Als ideellen Weggefährten erwählt sich der selbsterklärte „Wanderer“ N.M. folgerichtig Peter Schlemihl, jenen etwas naiven jungen Mann, der in Chamissos Erzählung aus dem Jahr 1813 bei einer Gartengesellschaft einem Fremden seinen Schatten verkauft.

Den wegen der Französischen Revolution nach Berlin emigrierten Chamisso betrachtet Manea als eine Art Bruder im Geiste und den Namen Peter Schlemihl als „burleske Annäherung von Christentum und Judentum“: Der Name des christlichen Apostels Petrus trifft auf Schlemihl, was laut Talmud „von Gott geliebt“ bedeute. Generell hat die Auseinandersetzung mit dem Judentum für Norman Manea in der Fremde entscheidend an Bedeutung gewonnen. Berlin steht aber auch für kapitalistische Phänomene wie das Kaufhaus des Westens, für seinen erzlinken Freund Günther „das Bordell der Völlerei! Die Pornographie des Wohlstands und der gastronomischen Überspanntheit“. Günther bleibt samt seinem Archiv als Briefpartner präsent.

Nach einigen Wirren in New York angelangt, trifft der Erzähler dort endlich seine Halbschwester wieder, die sagenhafte, unfassbare „Tamir, Tamar (Mara? Agathe)“: „Ja, die Schwester war noch genauso schön. Auch sie befand sich in der Neuen Welt, was der Grund dafür war, dass der Exilierte über Länder und Meere gehüpft war, um auch für sich selbst die Ehre eines Heimatlosen zugesprochen zu bekommen.“

Als Kinder hatten die Geschwister im Zweiten Weltkrieg ein Arbeitslager in Transnistrien überlebt. In diese Region hatte das faschistische Antonescu-Regime circa 200.000 Juden deportiert. Norman Maneas Großeltern kamen dort ums Leben, weil ihnen medizinische Hilfe verweigert wurde. Das schilderte er in der ergreifenden Erzählung „Der Pullover“, die Heinrich Böll 1980 an die Zeitschrift „Akzente“ vermittelte.

Nun, beim Spaziergang in einem Park in Washington D.C., zertritt Tamar beinahe eine Schnecke. Die Geschwister heben sie vom Weg auf und domestizieren sie: „Die Freundschaft des Nomaden mit George ist kein Zufall. Die rätselhafte Schnecke hat ebenso wie mein nomadischer Freund Lösungen gefunden für ein Leben als einsamer Wanderer.
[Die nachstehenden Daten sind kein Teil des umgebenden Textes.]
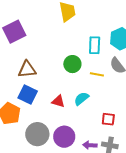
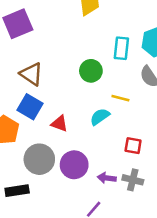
brown triangle: (27, 69) -> (31, 74), turned 36
yellow line: (97, 74) -> (120, 98), moved
red triangle: (58, 101) -> (59, 124), moved

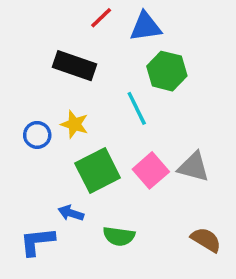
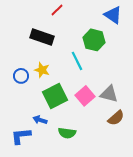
blue triangle: (146, 27) -> (113, 15), moved, turned 42
brown semicircle: (206, 240) -> (116, 118), moved, turned 108

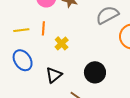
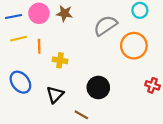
yellow line: (21, 30) -> (19, 39), moved
yellow cross: (62, 43) -> (60, 60), turned -32

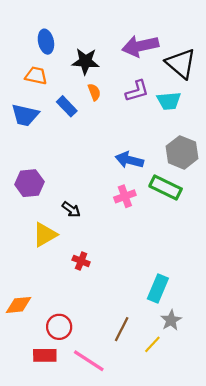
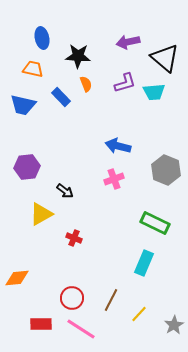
purple arrow: (140, 46) -> (128, 42), size x0.7
gray hexagon: (182, 152) -> (166, 170), moved
green rectangle: (166, 188) -> (155, 223), moved
gray star: (171, 320) -> (174, 325), moved
red circle: (59, 327) -> (72, 298), moved

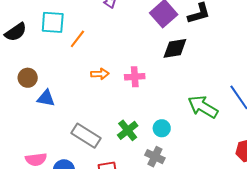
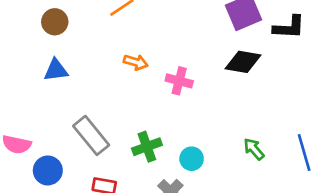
brown circle: (28, 78) -> (55, 22), moved
blue triangle: (46, 98) -> (56, 70), turned -36
green arrow: (203, 107) -> (254, 149), size x0.6

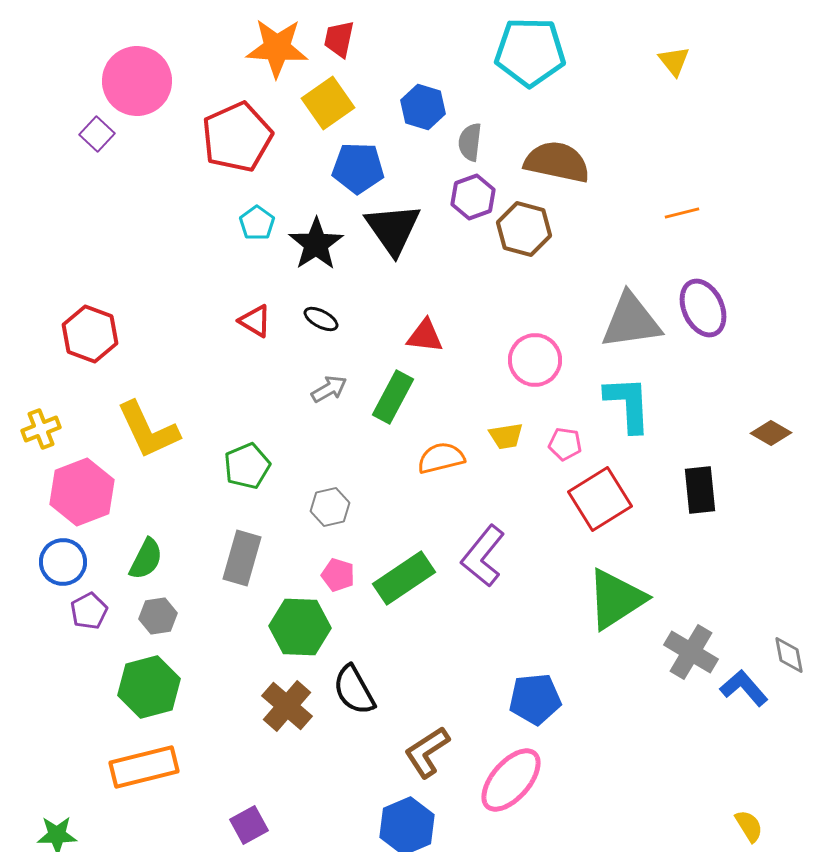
Beide ziehen sie sich in ihr Gehäuse zurück und ignorieren die Reize ringsum.“ Fortan gerät die Beschäftigung mit Schnecken, den hermaphroditischen Einzelgängern im mobile home, dem Erzähler zur Obsession. Manea erwähnt Patricia Highsmiths Roman „Der Schneckenforscher“, in dem der Titelheld von den adorierten Weichtieren überwuchert wird. Da liegt der Gedanke an Günter Grass‘ Wahlkampfnotizen „Aus dem Tagebuch einer Schnecke“ (1972) nicht fern.

Diese vielfältigen, auch widerstrebenden Elemente werden von Norman Maneas spezifischer Ironie und seinem funkelnden Wortwitz durchdrungen, was Ernest Wichner in ein entsprechend luzides Deutsch gebracht hat. Nur zu einem Roman will sich das ebenso weise wie sympathische Exil-Potpourri nicht recht fügen.